COOPERSTOWN, N.Y. — Bassett Healthcare Network started offering telehealth services years before anyone had ever heard of COVID-19, but when the pandemic started, telehealth became a valuable and necessary service that continues to expand today.

Telehealth services at Bassett’s school-based health program were particularly important throughout the pandemic and will now benefit from a $5,000 Community Health Award from Excellus BlueCross BlueShield.

According to Practice Manager Jane Hamilton, RN, Bassett’s school-based health clinics completed 2,596 telehealth visits during 2021 and 1,221 during the 2021-2022 school year.

“It’s really just part of the toolbox now,” Hamilton says of telehealth. “It’s an important piece for improving access to care.”

Bassett will use the grant funding for the ongoing development of its telehealth services within the school-based health system. That includes buying tablets to replace the computers in exam rooms, allowing practitioners to move around easier and be more efficient, Hamilton says.

The Community Health Awards are a competitive funding process, and winners must use the funds to launch, expand, and sustain programs and services that promote health and advance health equity.

Bassett’s school-based health program’s telehealth services provide access for students to a variety of pediatric specialties, Hamilton says. Visits could range from a tele-psychiatry visit with a psychiatrist, a medication follow-up for ADHD or depression treatment, or ongoing management of a chronic illness like asthma.

Instead of parents having to bring their child to one of Bassett’s locations for an in-person visit with a doctor, their child instead goes to school as normal and simply reports to the school-based clinic at their appointment time.

From there, staff at the clinic connect with the doctor and tools such as electronic stethoscopes and otoscopes enable the doctor to remotely listen to the patient’s heart and lungs, check their ears, and so on, Hamilton explains.

“It really eliminates the barrier of access for that care,” she adds. Along with removing barriers on the patient’s end such as lack of transportation, offering telehealth services also reduces the amount of time it takes to receive care, Hamilton notes. Many pediatric specialists can have waiting lists that are months long because they only offer limited in-person hours at the school-based clinics, but that wait time is often shorter for a televisit.

Bassett first launched telehealth services about six years ago with a Health Resources and Services Administration grant used to provide or improve connectivity in the 17 school districts where it operates 21 school-based clinics. Services began with concussion clearances, required before students who experience a concussion can return to playing sports. “This was really the very first place we used telehealth,” Hamilton notes.

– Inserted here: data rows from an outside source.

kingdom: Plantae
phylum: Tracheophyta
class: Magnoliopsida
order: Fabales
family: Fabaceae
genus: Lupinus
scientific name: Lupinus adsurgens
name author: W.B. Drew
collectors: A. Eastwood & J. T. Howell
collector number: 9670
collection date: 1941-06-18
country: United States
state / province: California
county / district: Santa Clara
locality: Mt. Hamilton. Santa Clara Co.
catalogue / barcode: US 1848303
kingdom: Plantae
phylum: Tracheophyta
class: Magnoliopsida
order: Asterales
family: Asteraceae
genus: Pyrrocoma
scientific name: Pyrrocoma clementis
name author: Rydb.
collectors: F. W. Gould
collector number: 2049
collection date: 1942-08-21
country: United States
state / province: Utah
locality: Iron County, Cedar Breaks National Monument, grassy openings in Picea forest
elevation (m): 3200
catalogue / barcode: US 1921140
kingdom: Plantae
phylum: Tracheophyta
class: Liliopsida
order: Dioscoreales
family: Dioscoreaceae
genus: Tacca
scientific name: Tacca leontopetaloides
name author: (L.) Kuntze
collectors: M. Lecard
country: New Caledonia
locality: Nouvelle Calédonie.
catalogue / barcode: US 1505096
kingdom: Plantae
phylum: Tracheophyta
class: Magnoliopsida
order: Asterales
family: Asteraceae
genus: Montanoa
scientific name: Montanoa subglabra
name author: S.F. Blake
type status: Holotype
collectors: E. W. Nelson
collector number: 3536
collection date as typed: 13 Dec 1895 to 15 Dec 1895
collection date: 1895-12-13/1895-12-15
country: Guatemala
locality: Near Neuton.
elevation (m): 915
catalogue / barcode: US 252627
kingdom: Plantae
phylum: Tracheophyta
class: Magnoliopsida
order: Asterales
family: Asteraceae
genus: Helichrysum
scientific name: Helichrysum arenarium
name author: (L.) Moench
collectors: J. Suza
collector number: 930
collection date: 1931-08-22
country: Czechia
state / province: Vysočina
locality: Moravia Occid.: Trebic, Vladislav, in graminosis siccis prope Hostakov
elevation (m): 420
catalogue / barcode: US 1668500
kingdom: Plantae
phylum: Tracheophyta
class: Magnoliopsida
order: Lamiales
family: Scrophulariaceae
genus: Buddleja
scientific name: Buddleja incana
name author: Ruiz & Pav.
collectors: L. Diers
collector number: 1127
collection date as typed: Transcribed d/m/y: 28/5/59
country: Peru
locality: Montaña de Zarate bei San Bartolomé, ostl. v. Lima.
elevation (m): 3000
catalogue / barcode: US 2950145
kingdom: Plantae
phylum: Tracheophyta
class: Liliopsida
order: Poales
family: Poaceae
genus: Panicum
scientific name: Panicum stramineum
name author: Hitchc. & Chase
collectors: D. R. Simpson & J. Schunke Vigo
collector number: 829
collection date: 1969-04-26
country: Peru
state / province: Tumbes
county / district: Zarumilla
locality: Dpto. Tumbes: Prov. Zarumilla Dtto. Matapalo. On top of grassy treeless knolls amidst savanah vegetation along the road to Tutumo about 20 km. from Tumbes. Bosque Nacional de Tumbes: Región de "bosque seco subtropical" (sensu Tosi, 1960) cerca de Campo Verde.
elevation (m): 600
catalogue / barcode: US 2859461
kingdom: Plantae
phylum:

Services have grown since then to include a number of specialties including teledental services where the dentist can see digital radiographs taken during the televisit and schedule the appropriate in-person follow-up appointments. Bassett added telepulmonolgy in 2021. It allows students with rare types of asthma and similar pulmonary conditions to meet with specialist in Rochester. The grant will also allow Bassett to expand its program to include more pediatric specialties.

 Bassett Healthcare Network provides services across a 5,600-square-mile region in upstate New York with five corporately affiliated hospitals, more than two dozen community-based health centers, 21 school-based health centers, two skilled-nursing facilities, and other health partners in related fields.